The Bombay High Court Friday refused to stay work on the Rs 3,600 crore Chhatrapati Shivaji Maharaj memorial in the Arabian Sea being built by the Maharashtra government. The court was hearing a public interest litigation filed by nine environmentalists seeking a stay on the work of the memorial.
A division bench of Chief Justice N H Patil and Justice G S Kulkarni refused to grant interim stay on the project work as sought by three public interest litigations which raised questions on the government’s decision to spend so much money on a statue.
HC had directed the Centre to file its reply to the petition within a month. After repeated reminders, and the failure of the Centre to do so even after seven months, a Division Bench of Chief Justice Naresh Patil and Justice G.S. Kulkarni said,
“We may observe that the decision to have a project of this nature is a policy decision taken by the state.
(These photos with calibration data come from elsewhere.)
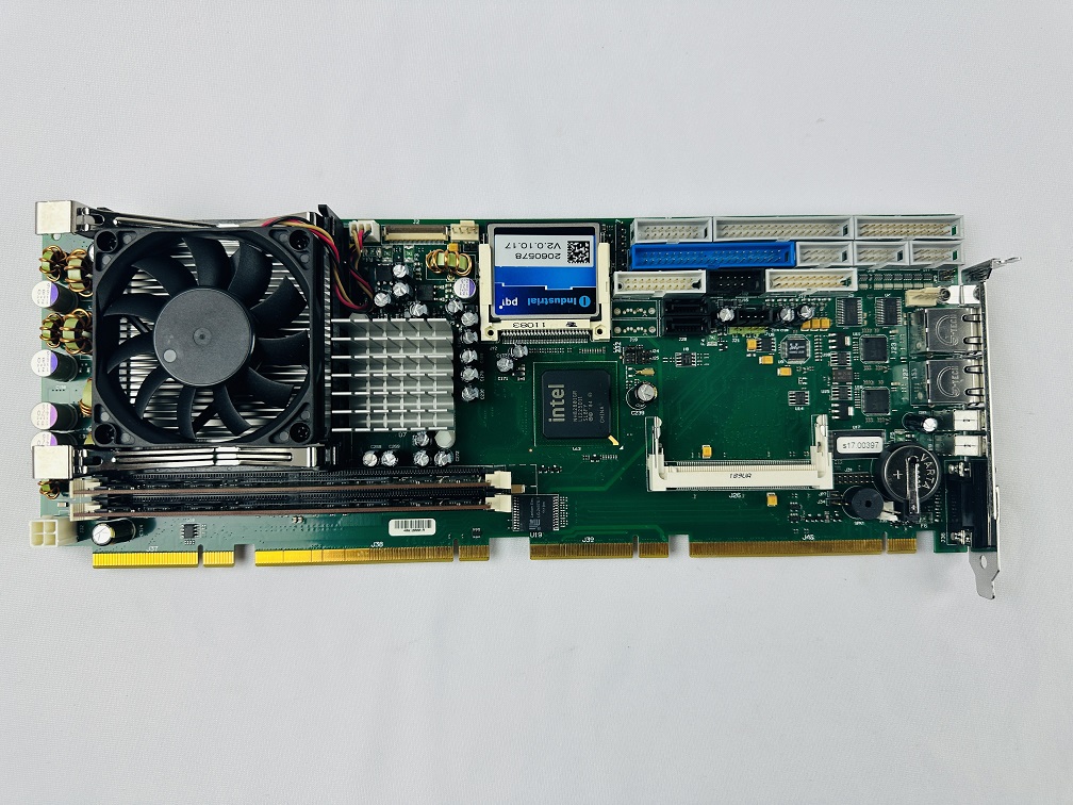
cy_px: 402
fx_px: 744
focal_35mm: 24
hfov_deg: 71.6
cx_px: 536
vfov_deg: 56.8
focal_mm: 6.86
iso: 64
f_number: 1.78
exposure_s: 1/120
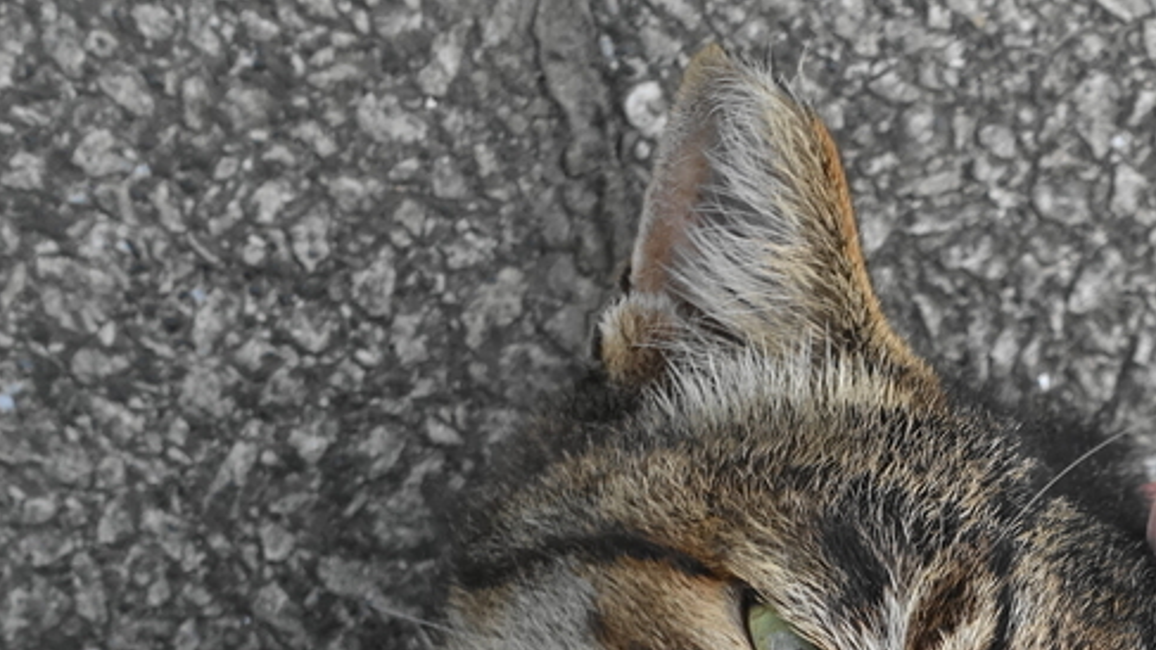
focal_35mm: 62
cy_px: 942
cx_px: 1094
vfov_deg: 17.6
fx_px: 1901
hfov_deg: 31.8
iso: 400
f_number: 3.5
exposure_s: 1/250
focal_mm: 8.8
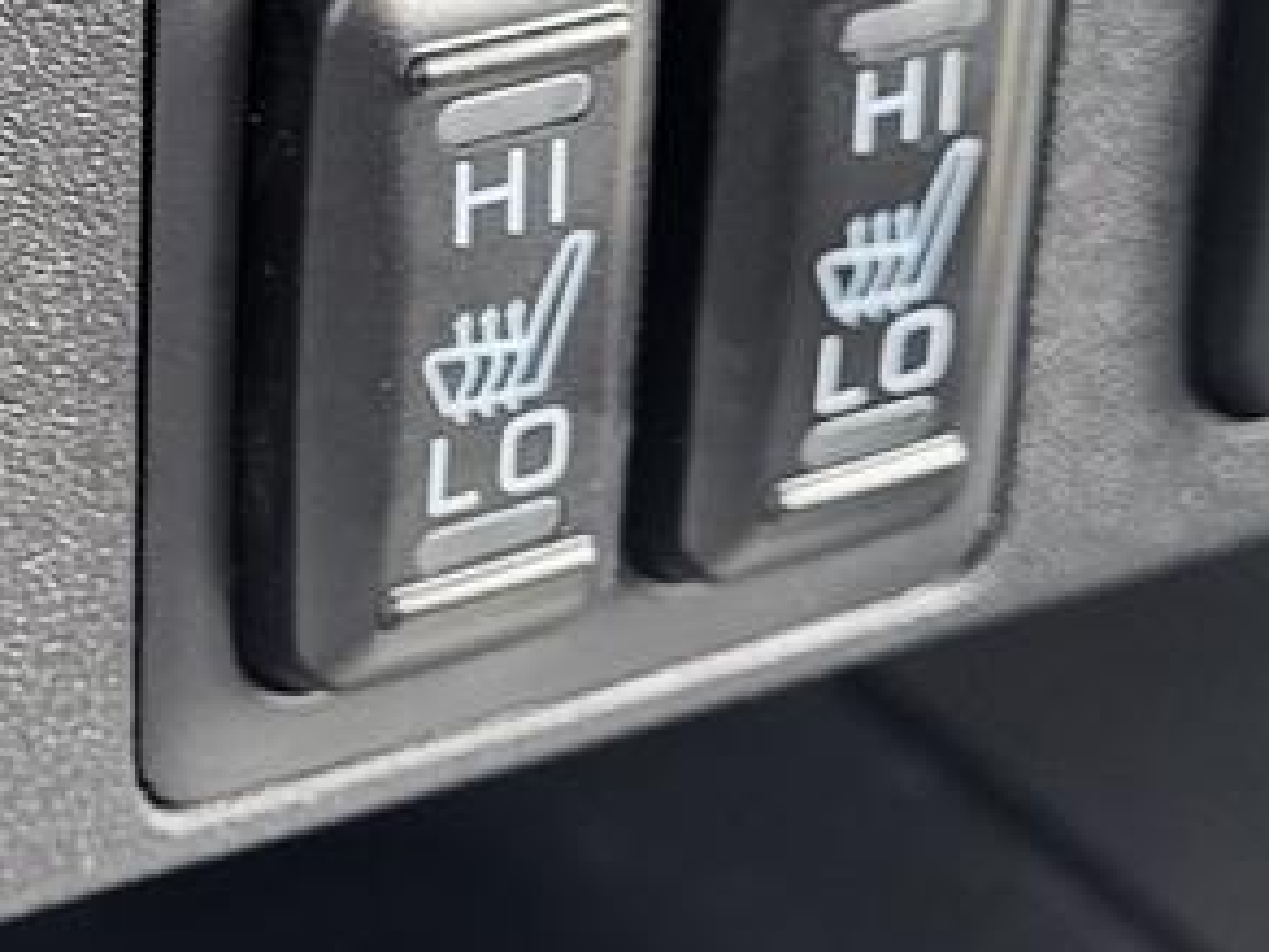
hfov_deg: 17.0
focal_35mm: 114
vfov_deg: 13.0
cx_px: 126
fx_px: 4179
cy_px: 235
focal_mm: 5.4
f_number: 1.8
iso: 500
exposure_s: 1/40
We are sure that the state government has given appropriate consideration on all the financial issues before taking a policy decision to undertake the project in question,” the court said in its order.
The Ministry of Environment and Forests and Climate Change (MoEF&CC) had, through a notification on February 17, 2015, inserted clause (D) in the coastal regulation zone (CRZ) rules which read, “The Central government may, if it considers necessary, dispense with the requirement of a public hearing referred to in sub-item (B), if it is satisfied that the project will not involve rehabilitation and resettlement of the public, or the project site is located away from human habitation.”
Senior counsel Aspi Chinoi had argued that this amendment was illegal on the grounds that it was not present in the draft notification released on December 11, 2014, and it was decided without a public hearing.
The court rejected the claim. The Bench said, “It is stated that the project does not involve rehabilitation and resettlement of public. It is stated that the memorial is aimed at not only providing a place for people to visit but also creating an internationally-acclaimed landmark. It also cannot be overlooked that the project is considered by the State government to be of national importance.”
Senior counsel V.A. Thorat said, “construction of the memorial and the allied facilities by the State had commenced, as an exceptional case with adequate environmental safeguards as a permissible activity. The final environmental and CRZ clearance dated February 23, 2015, was granted by the MoEF&CC after a detailed study and after ascertaining the compliance of all requirements and after following proper procedure”.
The Maharashtra government had on Thursday informed the court that it has received all environmental clearances for the project, which includes clearances from 12 public authorities: MoEF&CC, fisheries department, Bombay Natural History Society, Mumbai Port Trust, National Security Guard, Mumbai Police, Western Naval Command and Terms of Reference from MoEF&CC, Coast Guard, Mumbai Maritime Board, Indian Navy, Airports Authority of India, Brihanmumbai Municipal Corporation, and the Bombay Electricity Supply and Transport Undertaking.